When Gypsy begins seeing Jesse McGregor (Ben Unwin), a series of misunderstandings lead to many Bay residents, notably Alf and Marilyn Fisher, mistakenly believing that Natalie and Jesse are having an affair. When Natalie finally finds out about the rumours, she finds the idea hilarious. Natalie is then caught up in Jesse's stolen car drama and is asked to look after his daughter, Rachel (Sarah Mumcu) while he goes on the run. Joel is annoyed when he finds out Natalie has contacted Jesse and makes a report to his superiors.

Shortly after Natalie visits her mother in Queensland, she discovers she is pregnant. Colleen Smart (Lyn Collingwood) begins spreading rumours that Joel is not the father; which turn out to be true. While in Queensland, Natalie had an affair with an old friend, Glen Tanner (Craig Elliot), who then follows her to the Bay. Although Natalie is not interested in picking things up, Gypsy spots them holding hands in a cafe and jumps to conclusions. Gypsy is later in a car crash, in which her boyfriend Charlie Nicholas (Toby Schmitz) is killed. The Guilt of Natalie's affair gets to her and she confesses all to Joel. They try to salvage the marriage; but they cannot and Natalie leaves for Queensland, taking Rachel with her.

Natalie gives birth to a son, Connor Nash (Connor Smith; McKenzie Roberts) and Joel is angry when he discovers she has given him the surname Nash. Some months later, when Joel has his leg partially crushed during a mudslide, Natalie returns with Connor.

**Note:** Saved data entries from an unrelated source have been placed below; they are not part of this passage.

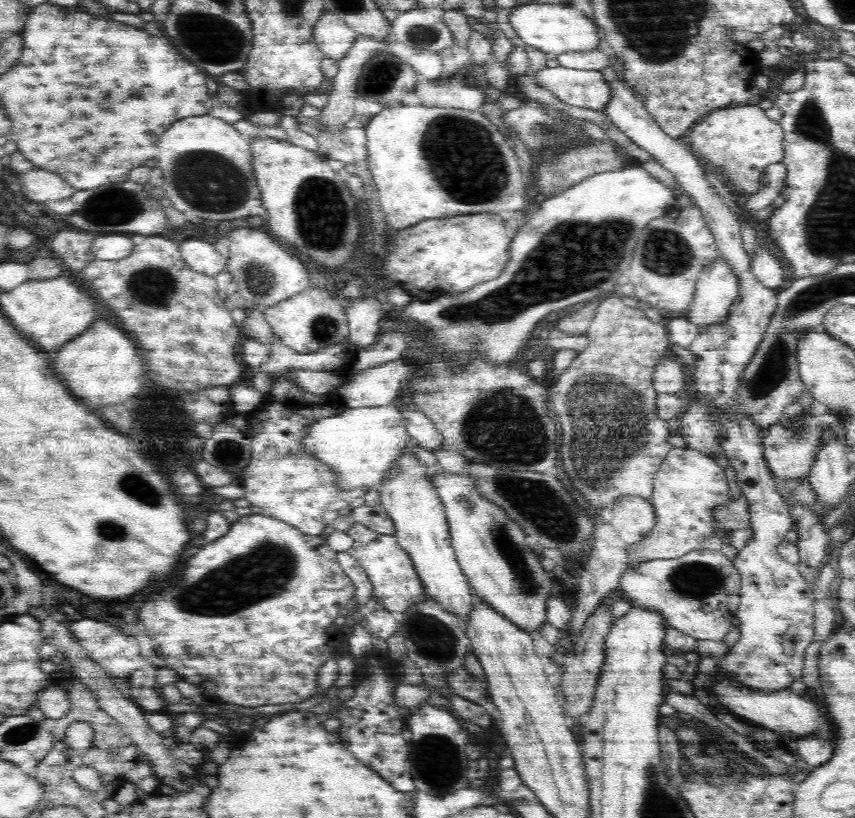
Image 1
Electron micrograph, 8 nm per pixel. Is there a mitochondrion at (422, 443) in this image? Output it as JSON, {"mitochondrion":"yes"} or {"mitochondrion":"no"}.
{"mitochondrion":"no"}

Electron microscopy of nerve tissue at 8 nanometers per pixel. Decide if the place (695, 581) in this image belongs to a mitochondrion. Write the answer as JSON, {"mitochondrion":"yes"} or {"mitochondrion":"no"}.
{"mitochondrion":"yes"}

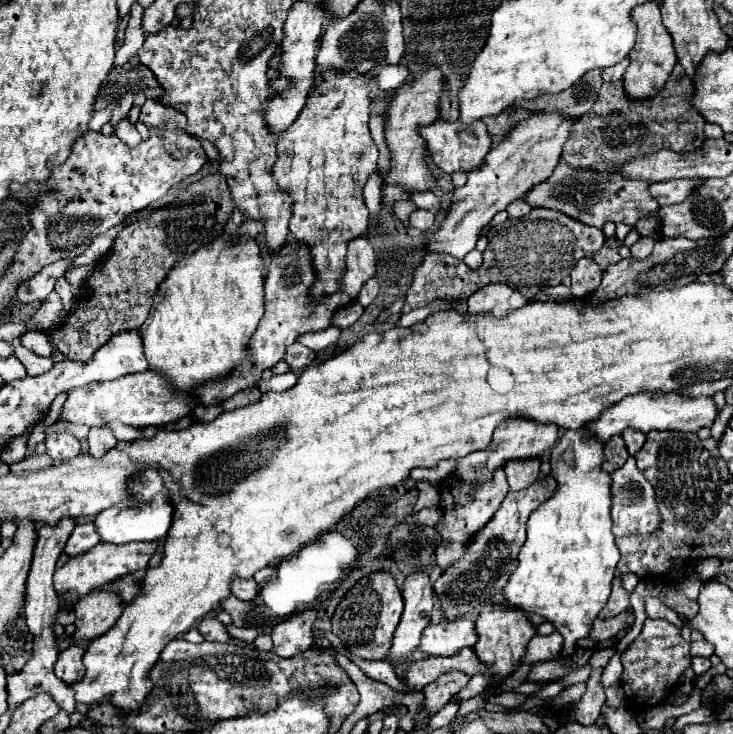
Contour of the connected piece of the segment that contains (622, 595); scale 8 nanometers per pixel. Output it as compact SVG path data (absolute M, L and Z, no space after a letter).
M617 575L613 579L611 597L609 597L607 605L603 607L603 611L599 613L599 619L611 619L611 617L623 613L627 607L629 607L629 593L625 593L625 587L621 585L621 577Z

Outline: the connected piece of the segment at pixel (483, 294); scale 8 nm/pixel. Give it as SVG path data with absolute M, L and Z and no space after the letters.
M491 283L479 291L475 291L475 295L471 295L471 299L467 299L467 313L473 315L491 315L495 319L501 319L503 315L509 315L509 311L515 311L519 307L523 307L527 303L527 299L501 283Z

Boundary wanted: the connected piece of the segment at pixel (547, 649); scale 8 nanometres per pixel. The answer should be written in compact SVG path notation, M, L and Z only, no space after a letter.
M553 631L553 633L547 635L547 637L535 635L535 637L529 641L527 655L523 657L521 663L537 663L537 661L557 659L557 653L561 651L561 647L563 647L563 637L561 637L557 631Z

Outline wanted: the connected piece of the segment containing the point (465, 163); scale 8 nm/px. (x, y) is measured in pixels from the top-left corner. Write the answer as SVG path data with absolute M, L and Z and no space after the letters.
M435 121L421 129L421 137L425 139L435 165L443 173L449 173L449 175L457 173L457 171L473 171L475 167L481 167L483 159L487 157L487 153L491 149L491 137L489 137L483 121L475 121L471 127L465 127L459 121L455 121L455 123Z

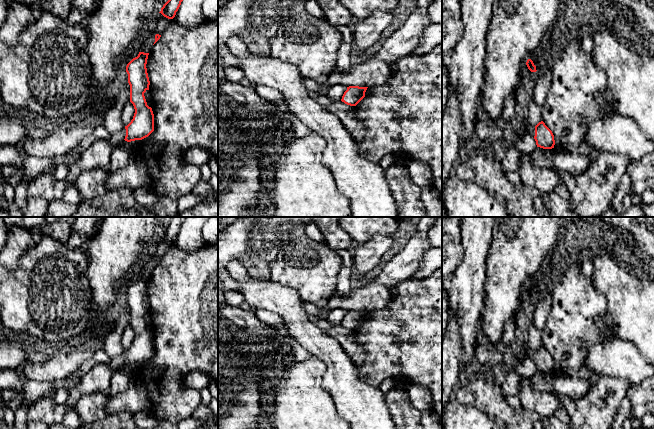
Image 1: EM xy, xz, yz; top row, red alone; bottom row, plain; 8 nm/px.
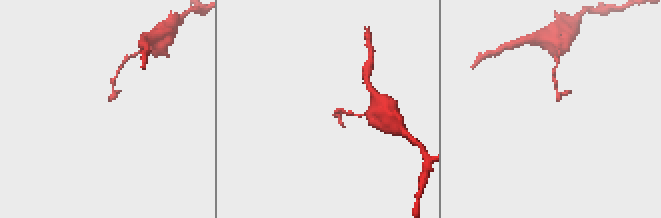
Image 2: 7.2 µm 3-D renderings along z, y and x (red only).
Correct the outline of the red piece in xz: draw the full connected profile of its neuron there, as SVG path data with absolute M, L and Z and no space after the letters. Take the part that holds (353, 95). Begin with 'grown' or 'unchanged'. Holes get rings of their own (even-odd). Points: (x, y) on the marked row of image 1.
unchanged | M349 86L341 101L350 106L356 106L364 97L368 87Z

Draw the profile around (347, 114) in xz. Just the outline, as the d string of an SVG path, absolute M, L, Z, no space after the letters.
M338 101L325 106L325 109L339 118L345 129L356 141L363 138L365 125L357 117L355 106L350 106L342 101Z

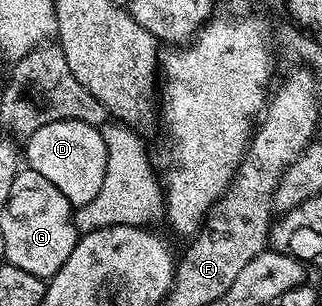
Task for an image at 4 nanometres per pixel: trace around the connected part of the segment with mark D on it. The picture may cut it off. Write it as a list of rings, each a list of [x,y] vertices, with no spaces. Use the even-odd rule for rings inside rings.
[[[62,120],[38,128],[25,139],[22,154],[27,169],[38,172],[64,194],[70,205],[79,208],[101,191],[106,174],[106,146],[99,127],[81,121]]]

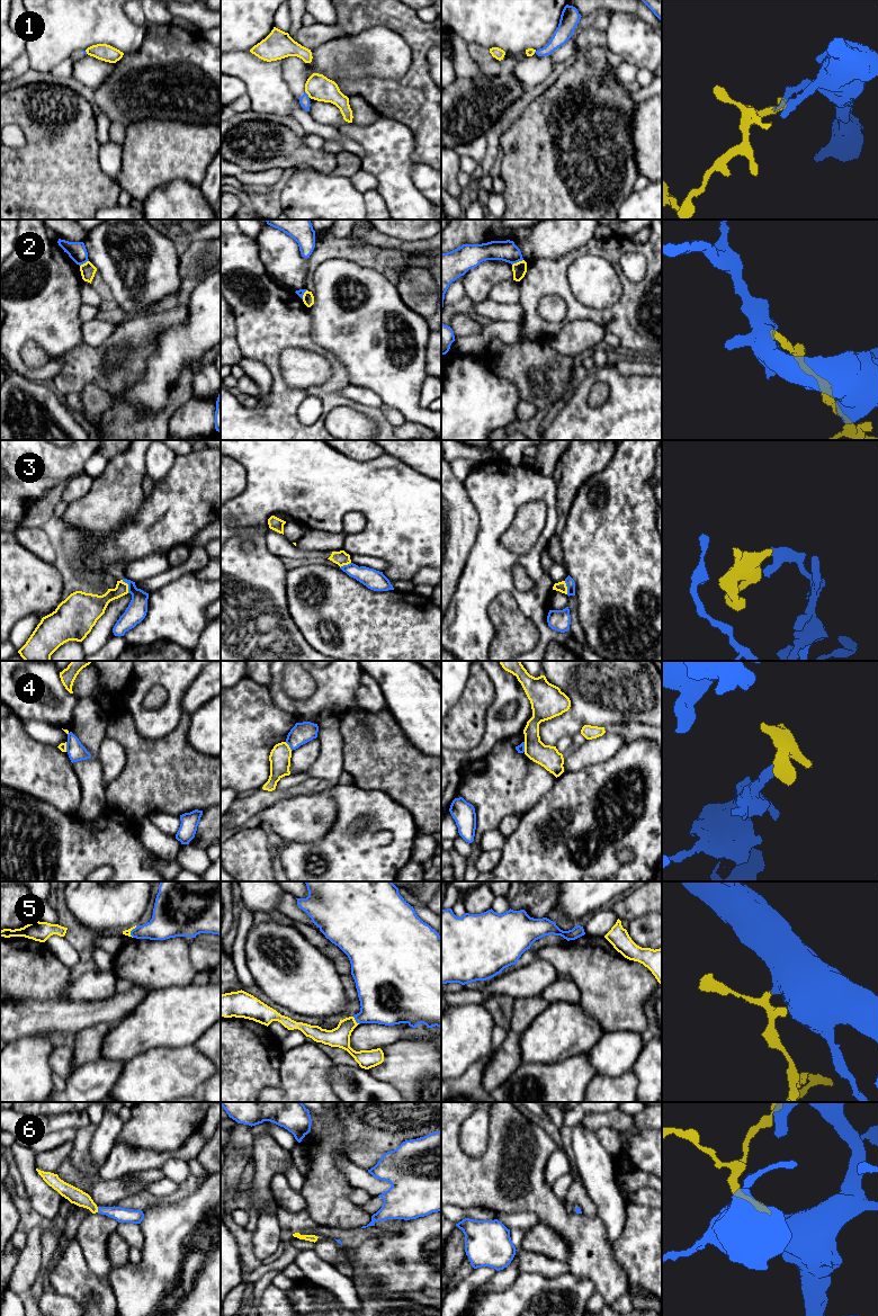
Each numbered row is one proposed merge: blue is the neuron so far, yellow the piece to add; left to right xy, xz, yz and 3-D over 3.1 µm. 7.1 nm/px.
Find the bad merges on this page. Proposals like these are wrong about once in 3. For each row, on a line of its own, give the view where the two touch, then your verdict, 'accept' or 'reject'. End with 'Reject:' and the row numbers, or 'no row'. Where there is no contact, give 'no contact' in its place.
1: contact in xz; reject
2: contact in yz; reject
3: contact in xy; reject
4: contact in xz; reject
5: contact in xz; accept
6: contact in xy; accept
Reject: 1, 2, 3, 4

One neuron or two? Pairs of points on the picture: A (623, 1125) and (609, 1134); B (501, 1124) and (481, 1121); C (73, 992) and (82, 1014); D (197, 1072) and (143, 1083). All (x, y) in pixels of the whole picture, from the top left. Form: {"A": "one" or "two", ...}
{"A": "two", "B": "two", "C": "two", "D": "one"}

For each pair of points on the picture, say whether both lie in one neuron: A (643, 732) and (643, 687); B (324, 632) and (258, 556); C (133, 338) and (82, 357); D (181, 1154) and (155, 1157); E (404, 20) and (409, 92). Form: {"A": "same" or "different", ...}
{"A": "different", "B": "different", "C": "same", "D": "same", "E": "same"}

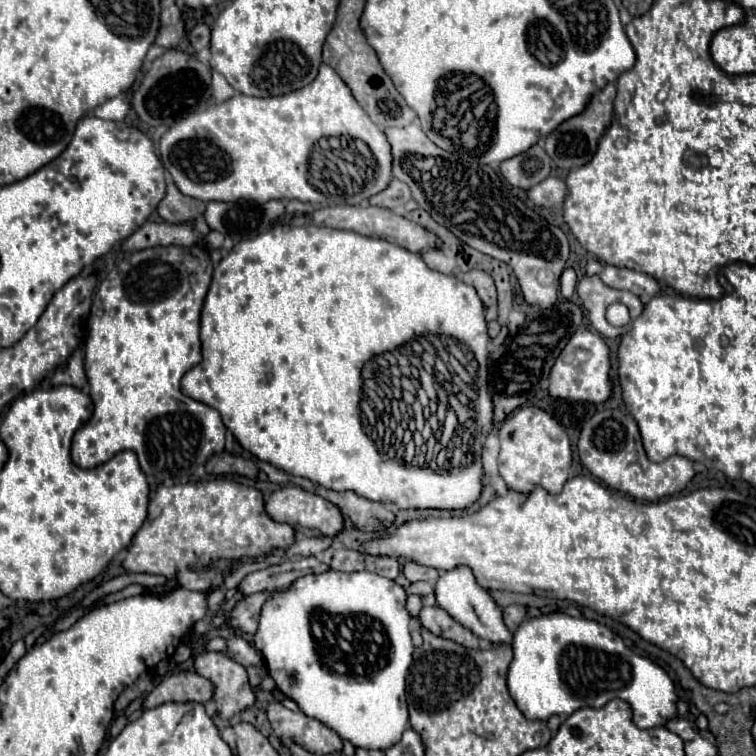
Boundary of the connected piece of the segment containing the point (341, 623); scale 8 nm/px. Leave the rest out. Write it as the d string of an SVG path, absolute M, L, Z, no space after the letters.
M329 570L303 576L295 580L291 588L267 600L253 644L263 652L267 670L277 688L297 702L307 716L331 726L331 730L353 746L385 750L401 738L409 720L405 678L413 662L413 642L409 634L411 616L405 604L405 590L397 582L373 572L347 574Z

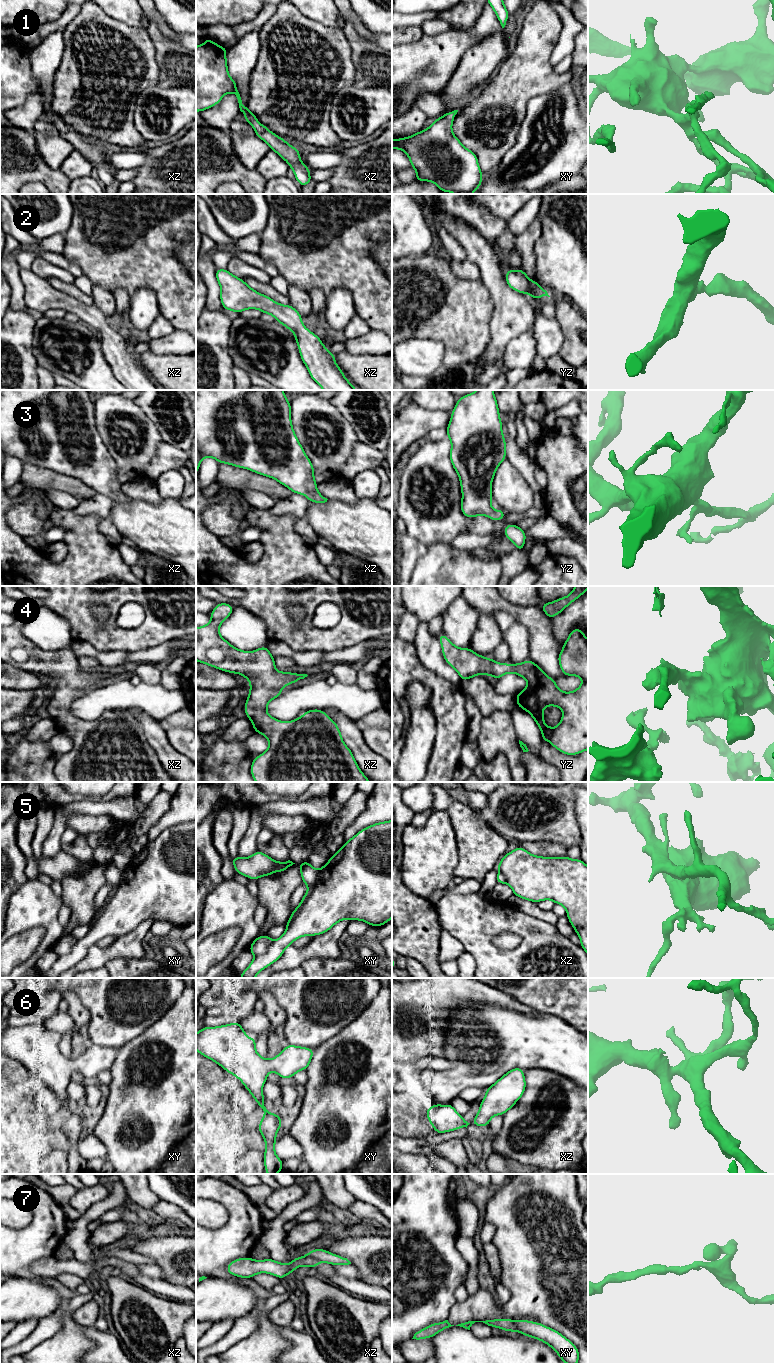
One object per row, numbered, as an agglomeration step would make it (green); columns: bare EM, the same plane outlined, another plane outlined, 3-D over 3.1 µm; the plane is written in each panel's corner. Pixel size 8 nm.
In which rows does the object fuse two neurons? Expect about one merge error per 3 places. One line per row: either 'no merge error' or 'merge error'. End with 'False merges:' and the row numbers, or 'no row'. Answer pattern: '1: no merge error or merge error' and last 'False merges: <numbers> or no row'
1: no merge error
2: no merge error
3: no merge error
4: no merge error
5: merge error
6: no merge error
7: merge error
False merges: 5, 7

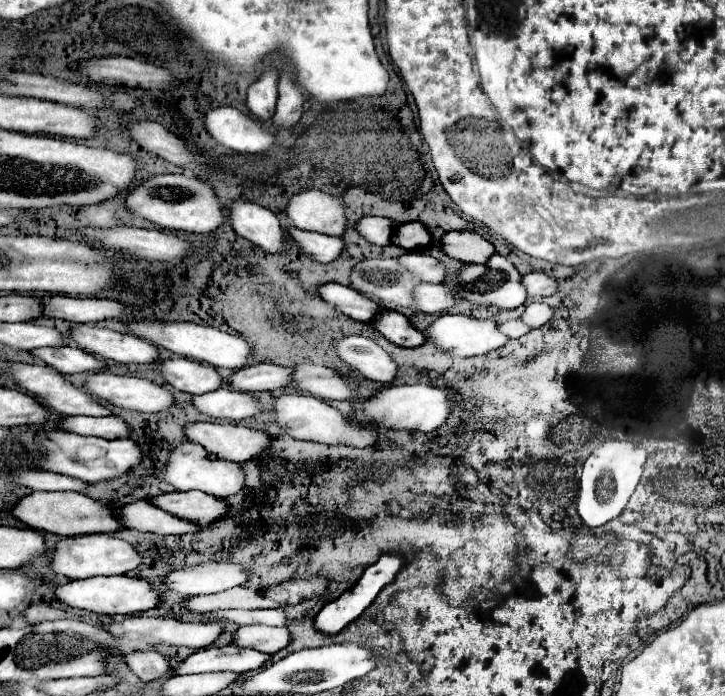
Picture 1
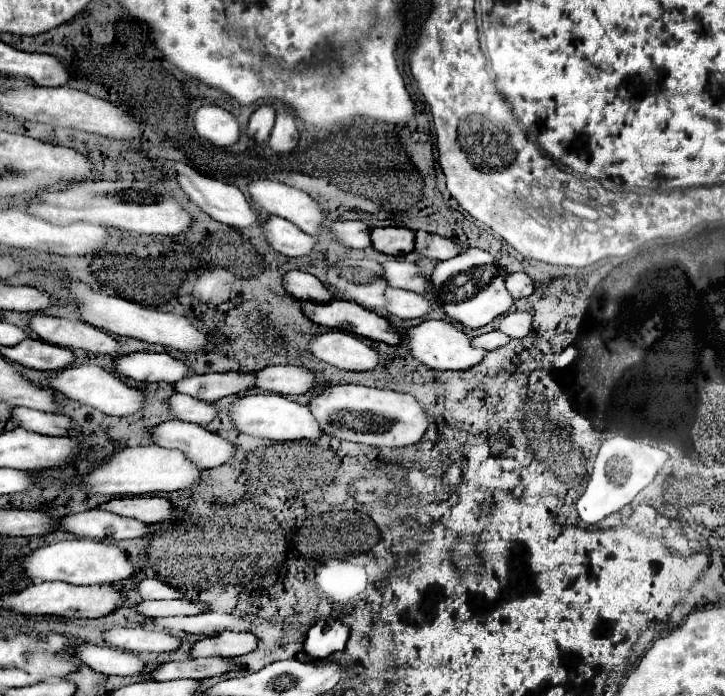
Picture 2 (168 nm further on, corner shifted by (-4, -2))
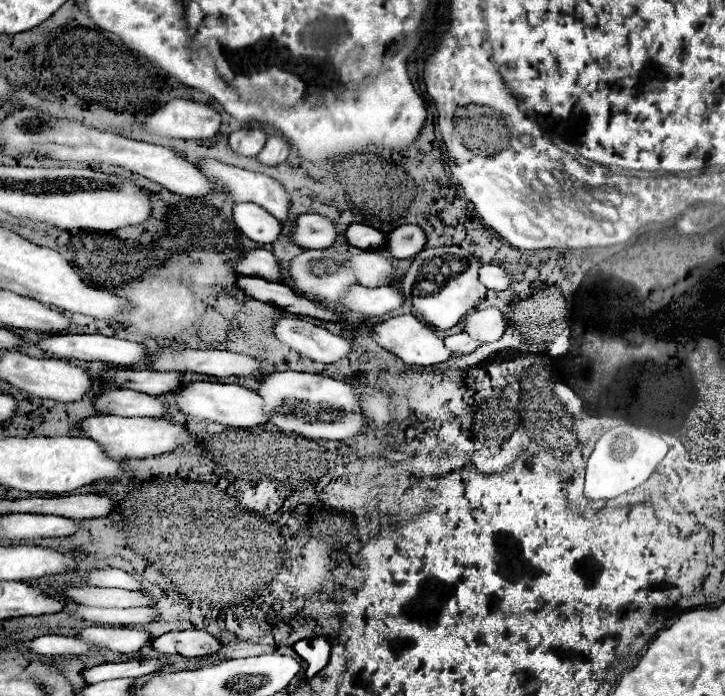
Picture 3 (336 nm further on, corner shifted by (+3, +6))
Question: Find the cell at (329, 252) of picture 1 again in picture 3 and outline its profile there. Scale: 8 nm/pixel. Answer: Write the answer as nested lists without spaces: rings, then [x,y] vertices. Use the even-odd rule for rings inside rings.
[[[238,203],[232,207],[236,227],[256,243],[274,243],[280,235],[280,221],[258,205]]]

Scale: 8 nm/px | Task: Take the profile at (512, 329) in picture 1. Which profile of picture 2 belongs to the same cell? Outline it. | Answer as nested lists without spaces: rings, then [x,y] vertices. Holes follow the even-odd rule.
[[[491,331],[491,333],[485,333],[485,335],[479,335],[479,337],[475,337],[473,339],[479,347],[487,347],[487,351],[493,351],[493,349],[497,349],[497,347],[503,347],[503,345],[507,345],[511,339],[509,339],[509,335],[503,335],[503,331]]]

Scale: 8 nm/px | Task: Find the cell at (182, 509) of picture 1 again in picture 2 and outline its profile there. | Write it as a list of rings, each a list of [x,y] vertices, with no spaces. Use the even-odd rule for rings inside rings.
[[[121,497],[111,499],[109,503],[101,505],[99,509],[113,511],[123,517],[135,517],[143,523],[161,523],[175,519],[171,515],[171,503],[167,503],[163,497]]]

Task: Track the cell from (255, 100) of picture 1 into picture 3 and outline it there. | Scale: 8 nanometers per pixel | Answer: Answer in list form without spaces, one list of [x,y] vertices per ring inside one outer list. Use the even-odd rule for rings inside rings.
[[[244,127],[236,133],[232,133],[228,143],[234,153],[244,155],[244,157],[256,157],[266,143],[266,135],[260,127]]]

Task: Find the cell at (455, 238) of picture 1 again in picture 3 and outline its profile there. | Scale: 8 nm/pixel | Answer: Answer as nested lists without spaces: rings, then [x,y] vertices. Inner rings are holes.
[[[402,225],[388,233],[386,249],[394,259],[410,259],[416,257],[420,249],[424,249],[426,235],[418,225]]]

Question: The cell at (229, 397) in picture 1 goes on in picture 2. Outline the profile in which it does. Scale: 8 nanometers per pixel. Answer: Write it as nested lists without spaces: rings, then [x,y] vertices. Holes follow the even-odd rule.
[[[175,393],[169,399],[169,405],[171,405],[173,415],[177,419],[181,419],[181,421],[191,421],[191,423],[207,425],[215,417],[219,417],[219,409],[213,403],[203,403],[201,399],[195,399],[195,397],[183,395],[183,393]]]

Even though Joel is now involved with Judith Ackroyd (Anna Hruby), Natalie offers to care for him in Queensland during his recovery. Joel refuses and Natalie decides leaving town when Judith drives an unknowing Joel to the house, having realised where his heart really lies. Joel and Natalie reconciled but Natalie felt people in the Bay would have a hard time accepting her and Connor so persuades Joel to go back to Queensland with her. She invites Gypsy but she decides to stay in the Bay, being among the group waving her parents off. Gypsy follows a year later with Will in tow and they marry with the family present.

==Reception==
Herald Sun critic Jackie Brygel observed that the character "has never been a shrinking violet". In May 2000, Brygel commented on the state of Natalie's marriage, saying "Joel and Natalie, a typical Summer Bay couple who have had their ups and downs, are going through something of a down phase. This, in case you've missed the past few episodes, is very likely because Nat had a brief affair and, oh yeah, fell pregnant to her lover." Ahead of the character's departure, Brygel was surprised, writing "It's not often that something truly unexpected happens in Summer Bay. But, here at Soapdish, we like to give credit where credit's due and, therefore, we feel obliged to hand it to the writers of this show this week. Natalie finally reveals her plans to her family – she is going to live in Queensland. And we thought it was only ex-Ramsay Streeters who left the world of soap to live in the Sunshine State."

Channel 5 chose the episode where Natalie and Joel return to Summer Bay with their children, Tom and Gypsy, as one of their best episodes from the last 25 years of the serial.